Robbie saw a glint of metal on his tongue. He wanted to reach into the kid's mouth and yank out the pin or bolt or whatever the fuck it was, make the kid understand he had no right to even think the words
Semper Fidelis
. He didn't have the right to be on the same bus with a Marine.
Robbie dug through his pack for his iPod and stuck the buds in his ears. The music lit along his nerves until he felt like they were burning right through his skin. His fingers found the prescription bottle that held the only pills he had left. He'd been ashamed at first, when he admitted to the doctor after his first tour that he couldn't sleep. “Normal,” the doctor said. So was the “anxiety,” as she called it. She scribbled a bunch of prescriptions and told him these things resolved on their own. If he saw the doctor now, he'd tell her she was full of shit. He pulled out a pint of bourbon and swallowed one of the pills he'd hoarded. He almost laughed. Taking drugs was supposed to
keep you out of the Marines. Then they handed 'em out to keep you in. Right now he hoped he had enough to keep him in his seat for the next eleven hours until the bus got to D.C.

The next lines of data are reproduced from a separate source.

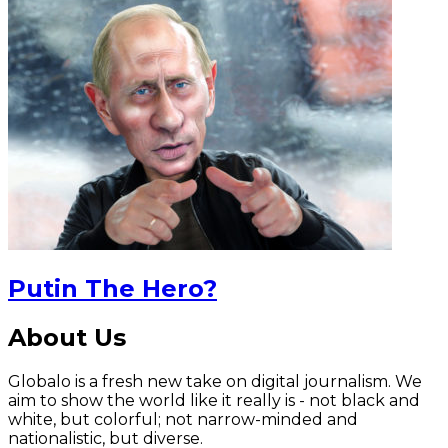
Putin The Hero?
About Us
Globalo is a fresh new take on digital journalism. We
aim to show the world like it really is - not black and
white, but colorful; not narrow-minded and
nationalistic, but diverse.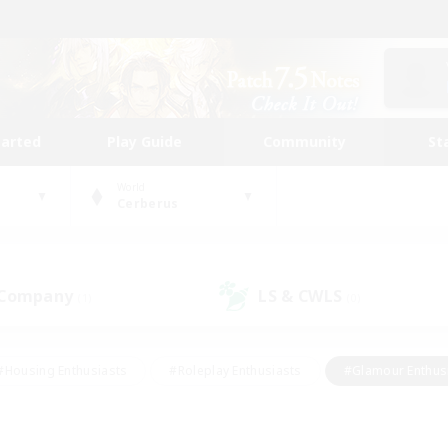
tarted
Play Guide
Community
St
World
Cerberus
 Company
LS & CWLS
(1)
(0)
#Housing Enthusiasts
#Roleplay Enthusiasts
#Glamour Enthus
ies/Interests
#Treasure Maps
#High-end Duties
#Scre
vents
#Crafting/Gathering
#Student Friendly
#Socially Ac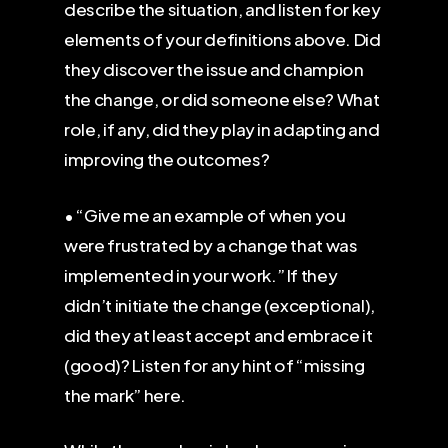
describe the situation, and listen for key
elements of your definitions above. Did
they discover the issue and champion
the change, or did someone else? What
role, if any, did they play in adapting and
improving the outcomes?
• “Give me an example of when you
were frustrated by a change that was
implemented in your work.” If they
didn’t initiate the change (exceptional),
did they at least accept and embrace it
(good)? Listen for any hint of “missing
the mark” here.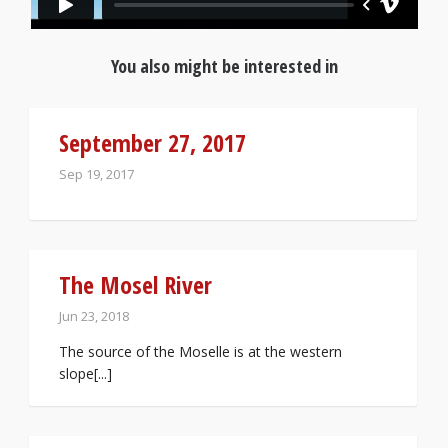
You also might be interested in
September 27, 2017
Sep 19, 2017
The Mosel River
Jun 23, 2018
The source of the Moselle is at the western
slope[...]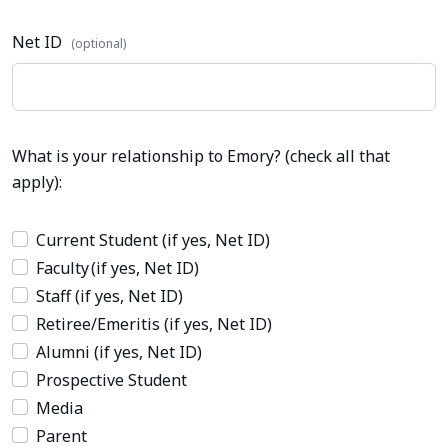
Net ID
(optional)
What is your relationship to Emory? (check all that
apply):
Current Student (if yes, Net ID)
Faculty (if yes, Net ID)
Staff (if yes, Net ID)
Retiree/Emeritis (if yes, Net ID)
Alumni (if yes, Net ID)
Prospective Student
Media
Parent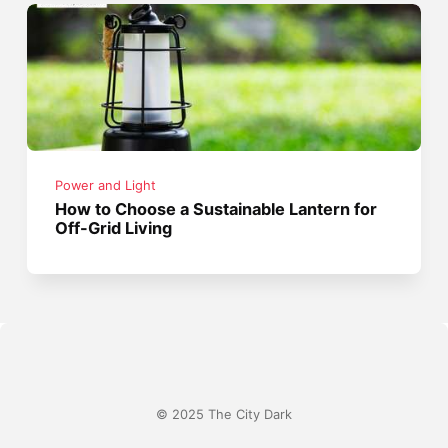
Power and Light
How to Choose a Sustainable Lantern for
Off-Grid Living
© 2025 The City Dark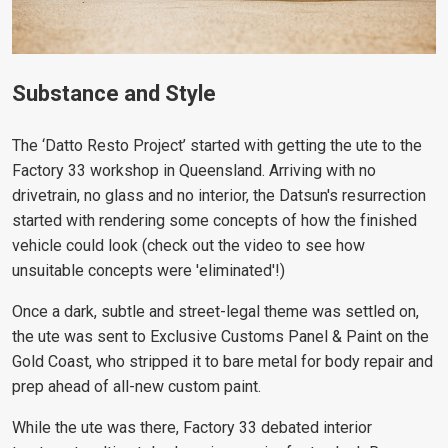
Substance and Style
The ‘Datto Resto Project’ started with getting the ute to the
Factory 33 workshop in Queensland. Arriving with no
drivetrain, no glass and no interior, the Datsun's resurrection
started with rendering some concepts of how the finished
vehicle could look (check out the video to see how
unsuitable concepts were 'eliminated'!)
Once a dark, subtle and street-legal theme was settled on,
the ute was sent to Exclusive Customs Panel & Paint on the
Gold Coast, who stripped it to bare metal for body repair and
prep ahead of all-new custom paint.
While the ute was there, Factory 33 debated interior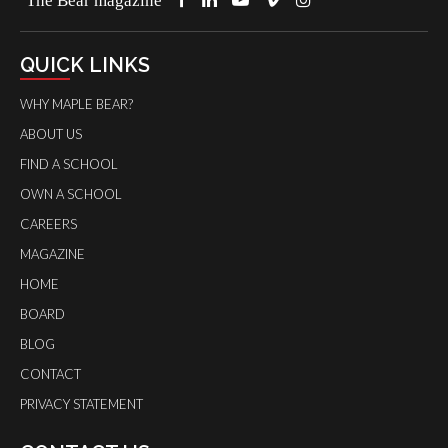
QUICK LINKS
WHY MAPLE BEAR?
ABOUT US
FIND A SCHOOL
OWN A SCHOOL
CAREERS
MAGAZINE
HOME
BOARD
BLOG
CONTACT
PRIVACY STATEMENT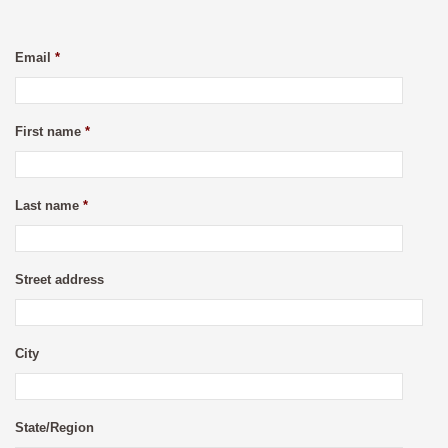
Email
*
First name
*
Last name
*
Street address
City
State/Region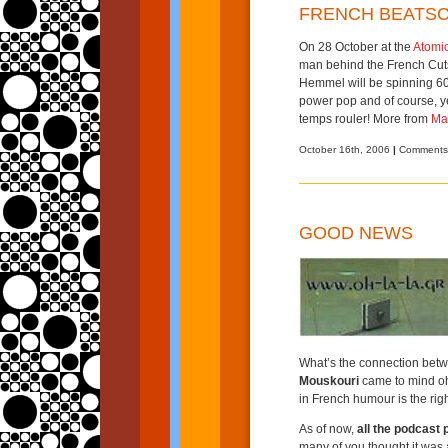
FRENCH BEATS
On 28 October at the
Atomi
man behind the French Cuts
Hemmel will be spinning 6
power pop and of course, y
temps rouler! More from
Ma
October 16th, 2006
|
Comments
GOOD NEWS
What’s the connection bet
Mouskouri
came to mind oh 
in French humour is the rig
As of now,
all the podcast 
many of you thought it was 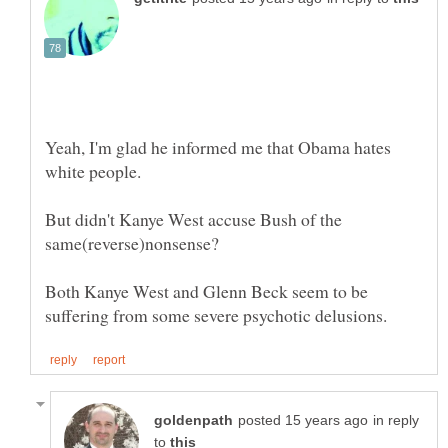
Yeah, I'm glad he informed me that Obama hates
But didn't Kanye West accuse Bush of the
Both Kanye West and Glenn Beck seem to be
in reply
to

When it did arrive, though, he wanted to stay on it until the next bus he needed showed up. He forced himself to follow the other passengers down the steps and into the station. He asked how to get to Walter Reed, but the directions involving bus routes and subways got lost in the noise and motion surrounding him. Out on the sidewalk in front of Union Station, people bumped and pushed past him. They were too close. Everything was too close. He retreated. He bought another pint of bourbon, some cola, and a few magazines. Then he found the gate for his next bus. He'd see Rami soon, he told himself. He and Korder would go together next time they were on liberty. He pulled out his cell phone and punched in a text to Korder:
Missin' me yet?
But he deleted it without sending.
Colors and noise rushed at him. A woman draped in brown, her hair covered, jabbered into a cell phone as she wheeled her suitcase toward another woman wearing a shiny pink blouse, a gray skirt, red lipstick, and an earpiece visible beneath a shell of blond hair. She reminded him of Ruthie, the way she walked, like she knew someone was watching. A giant television screen flashed from one giant head to eight smaller ones while words raced across the screen. Over the announcements of trains arriving and departing, Robbie heard the roar of a crowd from a bar.
He couldn't monitor everything; the muscles in his neck and jaw began to ache. Right now the guys who had replaced his unit in Ramadi were going on patrol, studying every bump in the road, every car coming at them, every man, woman, and child with their phones and bundles. Right now Ramirez was lying a few miles away in Walter Reed waiting for a new leg, a new hand, and more surgery to fix the parts of his insides that had been rearranged in the blast. Robbie sank down in his chair, hating that he couldn't move, hating that he was no better than the oblivious crowds around him.